January 11, 2018, at the Olympic Village Lodge in Squaw Valley
Squaw Valley Institute presents Shane Anderson director and producer of A River’s Last Chance. Exploring the legacy of California’s Eel river and searching for an economic and ecologic balance, Anderson will personally be presenting the Director’s cut of the film. The Eel river in Northern California is arguably the best opportunity for wild Salmon recovery on the entire west coast. The river and Salmon have weathered decades of over fishing, abusive logging, catastrophic floods and droughts, as well as a hydropower dam that diverts water out of the basin. Today, the wild Salmon recovering in the Eel river, compete for water with the region’s cannabis & wine industries.
This film is rooted in the belief that we can live symbiotically with our watersheds while maintaining healthy rivers and a strong economic future. Learn the story of real and current Salmon conservation efforts in California, and listen to the various perspectives of those involved – the native people, fishermen, loggers, conservationists, wine growers and marijuana enthusiasts.

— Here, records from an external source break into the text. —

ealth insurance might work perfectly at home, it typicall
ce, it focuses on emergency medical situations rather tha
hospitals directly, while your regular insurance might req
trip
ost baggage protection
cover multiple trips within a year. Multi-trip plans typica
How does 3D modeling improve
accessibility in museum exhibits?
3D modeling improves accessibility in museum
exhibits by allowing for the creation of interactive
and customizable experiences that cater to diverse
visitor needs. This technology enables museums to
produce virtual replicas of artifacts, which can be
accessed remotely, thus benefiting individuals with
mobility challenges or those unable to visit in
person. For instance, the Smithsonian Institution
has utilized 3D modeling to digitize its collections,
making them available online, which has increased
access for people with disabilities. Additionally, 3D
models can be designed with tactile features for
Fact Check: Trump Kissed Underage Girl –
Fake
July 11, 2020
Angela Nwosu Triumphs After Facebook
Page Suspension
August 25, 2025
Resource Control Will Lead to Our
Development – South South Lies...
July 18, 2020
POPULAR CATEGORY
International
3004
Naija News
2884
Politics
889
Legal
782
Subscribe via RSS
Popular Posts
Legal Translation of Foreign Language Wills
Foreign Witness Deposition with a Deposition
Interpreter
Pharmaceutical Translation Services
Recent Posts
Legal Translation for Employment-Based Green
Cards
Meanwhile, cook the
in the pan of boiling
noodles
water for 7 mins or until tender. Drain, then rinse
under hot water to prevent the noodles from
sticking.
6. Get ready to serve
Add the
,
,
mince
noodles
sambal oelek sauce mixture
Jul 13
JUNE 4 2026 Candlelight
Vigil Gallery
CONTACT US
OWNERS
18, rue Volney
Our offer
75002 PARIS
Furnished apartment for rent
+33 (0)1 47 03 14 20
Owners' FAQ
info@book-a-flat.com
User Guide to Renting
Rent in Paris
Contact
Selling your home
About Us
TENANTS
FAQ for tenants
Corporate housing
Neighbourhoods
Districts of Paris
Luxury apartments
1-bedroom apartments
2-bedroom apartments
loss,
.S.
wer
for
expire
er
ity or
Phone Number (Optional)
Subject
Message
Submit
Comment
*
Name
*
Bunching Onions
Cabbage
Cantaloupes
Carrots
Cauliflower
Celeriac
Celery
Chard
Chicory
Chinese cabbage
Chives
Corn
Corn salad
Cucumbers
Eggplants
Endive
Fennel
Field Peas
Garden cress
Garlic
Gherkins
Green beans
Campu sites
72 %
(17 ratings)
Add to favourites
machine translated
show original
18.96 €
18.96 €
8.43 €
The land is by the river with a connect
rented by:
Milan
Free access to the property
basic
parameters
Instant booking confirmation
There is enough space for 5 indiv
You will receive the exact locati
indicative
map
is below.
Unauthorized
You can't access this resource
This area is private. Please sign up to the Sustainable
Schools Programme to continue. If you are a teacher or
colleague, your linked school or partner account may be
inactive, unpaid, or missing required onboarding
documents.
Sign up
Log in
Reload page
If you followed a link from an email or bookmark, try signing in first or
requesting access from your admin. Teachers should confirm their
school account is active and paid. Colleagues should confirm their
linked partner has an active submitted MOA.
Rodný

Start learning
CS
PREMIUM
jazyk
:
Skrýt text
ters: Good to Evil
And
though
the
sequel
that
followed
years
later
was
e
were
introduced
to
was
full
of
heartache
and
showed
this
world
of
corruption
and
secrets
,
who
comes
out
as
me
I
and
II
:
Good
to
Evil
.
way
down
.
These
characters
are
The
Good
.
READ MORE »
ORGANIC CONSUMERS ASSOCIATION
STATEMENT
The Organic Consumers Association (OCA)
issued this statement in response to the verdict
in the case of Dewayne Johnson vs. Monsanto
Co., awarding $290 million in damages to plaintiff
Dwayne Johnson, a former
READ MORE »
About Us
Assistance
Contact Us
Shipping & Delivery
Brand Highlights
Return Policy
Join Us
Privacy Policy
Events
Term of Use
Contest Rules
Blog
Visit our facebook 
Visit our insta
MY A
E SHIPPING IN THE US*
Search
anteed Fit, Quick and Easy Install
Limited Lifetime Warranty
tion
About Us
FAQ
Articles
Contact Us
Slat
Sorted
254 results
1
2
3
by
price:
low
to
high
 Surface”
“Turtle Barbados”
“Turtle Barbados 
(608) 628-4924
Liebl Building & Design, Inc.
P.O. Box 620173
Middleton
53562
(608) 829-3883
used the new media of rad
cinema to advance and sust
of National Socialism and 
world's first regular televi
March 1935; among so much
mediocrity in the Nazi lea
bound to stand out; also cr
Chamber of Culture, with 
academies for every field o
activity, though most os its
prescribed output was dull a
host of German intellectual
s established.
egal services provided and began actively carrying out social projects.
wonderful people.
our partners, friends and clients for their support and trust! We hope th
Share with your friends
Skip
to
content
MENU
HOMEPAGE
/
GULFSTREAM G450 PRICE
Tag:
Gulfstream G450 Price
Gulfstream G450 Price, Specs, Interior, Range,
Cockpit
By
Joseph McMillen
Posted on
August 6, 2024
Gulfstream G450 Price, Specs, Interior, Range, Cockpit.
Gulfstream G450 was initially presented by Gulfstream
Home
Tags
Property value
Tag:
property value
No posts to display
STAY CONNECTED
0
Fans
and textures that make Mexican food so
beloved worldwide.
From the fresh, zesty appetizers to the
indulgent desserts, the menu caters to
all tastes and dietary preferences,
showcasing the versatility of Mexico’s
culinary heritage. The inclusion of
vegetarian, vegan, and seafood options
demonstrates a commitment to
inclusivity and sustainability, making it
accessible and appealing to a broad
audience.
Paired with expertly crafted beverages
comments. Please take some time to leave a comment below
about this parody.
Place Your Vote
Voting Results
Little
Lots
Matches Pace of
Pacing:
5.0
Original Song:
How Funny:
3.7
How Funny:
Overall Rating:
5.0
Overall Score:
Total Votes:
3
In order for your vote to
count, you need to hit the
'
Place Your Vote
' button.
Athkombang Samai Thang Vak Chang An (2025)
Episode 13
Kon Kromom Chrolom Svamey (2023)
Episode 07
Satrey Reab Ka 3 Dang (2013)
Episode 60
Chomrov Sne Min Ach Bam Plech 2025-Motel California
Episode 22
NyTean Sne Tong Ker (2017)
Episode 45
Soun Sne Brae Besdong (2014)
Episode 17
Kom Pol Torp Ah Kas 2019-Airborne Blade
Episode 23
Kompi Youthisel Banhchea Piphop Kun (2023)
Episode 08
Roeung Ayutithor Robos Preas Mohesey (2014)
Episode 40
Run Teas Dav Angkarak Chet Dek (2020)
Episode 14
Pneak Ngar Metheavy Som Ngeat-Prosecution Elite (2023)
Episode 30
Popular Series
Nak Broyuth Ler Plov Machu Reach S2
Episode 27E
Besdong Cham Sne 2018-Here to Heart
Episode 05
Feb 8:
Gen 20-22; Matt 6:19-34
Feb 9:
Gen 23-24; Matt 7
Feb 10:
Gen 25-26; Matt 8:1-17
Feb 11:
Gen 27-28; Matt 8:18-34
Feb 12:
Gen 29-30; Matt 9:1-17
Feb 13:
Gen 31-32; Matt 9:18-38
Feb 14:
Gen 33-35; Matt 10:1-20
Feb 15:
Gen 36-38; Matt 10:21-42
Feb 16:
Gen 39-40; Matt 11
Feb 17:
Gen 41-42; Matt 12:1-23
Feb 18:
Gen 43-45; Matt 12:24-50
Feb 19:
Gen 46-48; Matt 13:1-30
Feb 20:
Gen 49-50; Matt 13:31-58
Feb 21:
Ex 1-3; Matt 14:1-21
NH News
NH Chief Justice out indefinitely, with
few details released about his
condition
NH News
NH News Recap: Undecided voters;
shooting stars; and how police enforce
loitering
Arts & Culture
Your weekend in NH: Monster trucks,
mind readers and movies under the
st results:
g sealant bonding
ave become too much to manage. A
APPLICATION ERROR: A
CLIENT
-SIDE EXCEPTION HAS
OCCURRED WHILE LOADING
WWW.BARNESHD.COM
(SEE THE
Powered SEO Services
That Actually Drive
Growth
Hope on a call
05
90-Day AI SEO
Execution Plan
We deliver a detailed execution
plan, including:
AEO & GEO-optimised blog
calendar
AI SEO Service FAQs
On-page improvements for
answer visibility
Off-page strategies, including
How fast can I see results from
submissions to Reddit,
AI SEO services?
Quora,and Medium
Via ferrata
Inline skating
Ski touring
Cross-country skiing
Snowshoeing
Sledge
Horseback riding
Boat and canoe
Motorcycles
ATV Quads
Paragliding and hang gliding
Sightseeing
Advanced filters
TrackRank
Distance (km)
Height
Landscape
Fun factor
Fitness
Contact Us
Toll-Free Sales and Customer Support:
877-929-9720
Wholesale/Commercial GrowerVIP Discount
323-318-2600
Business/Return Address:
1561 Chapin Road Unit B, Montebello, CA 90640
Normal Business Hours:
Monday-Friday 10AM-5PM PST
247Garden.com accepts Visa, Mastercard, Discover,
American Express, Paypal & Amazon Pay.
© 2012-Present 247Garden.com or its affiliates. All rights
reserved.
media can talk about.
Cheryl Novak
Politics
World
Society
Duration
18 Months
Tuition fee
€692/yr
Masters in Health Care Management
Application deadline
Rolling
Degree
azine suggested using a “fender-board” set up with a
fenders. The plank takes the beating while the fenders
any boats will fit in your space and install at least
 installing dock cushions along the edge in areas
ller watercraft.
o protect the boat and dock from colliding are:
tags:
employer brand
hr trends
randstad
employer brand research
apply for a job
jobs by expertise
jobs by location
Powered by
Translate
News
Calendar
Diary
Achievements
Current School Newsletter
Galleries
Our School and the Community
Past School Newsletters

Recently, A River’s Last Chance won multiple awards including:
· Best Environmental Film, Yosemite International Film Festival 2017
· Wild and Scenic Film Festival Official Selection 2018
· Portland Eco Film Festival Official Selection 2017
In June of 2017, 10 local Tahoe Truckee students paddled with a core team from Rivers for Change from the source of the Truckee River to its terminus at Pyramid Lake. Two of the student ambassadors, Chloe Tippett and Laurel Anderson, will be sharing their epic environmental adventure and discussing the importance of the Truckee River to our community.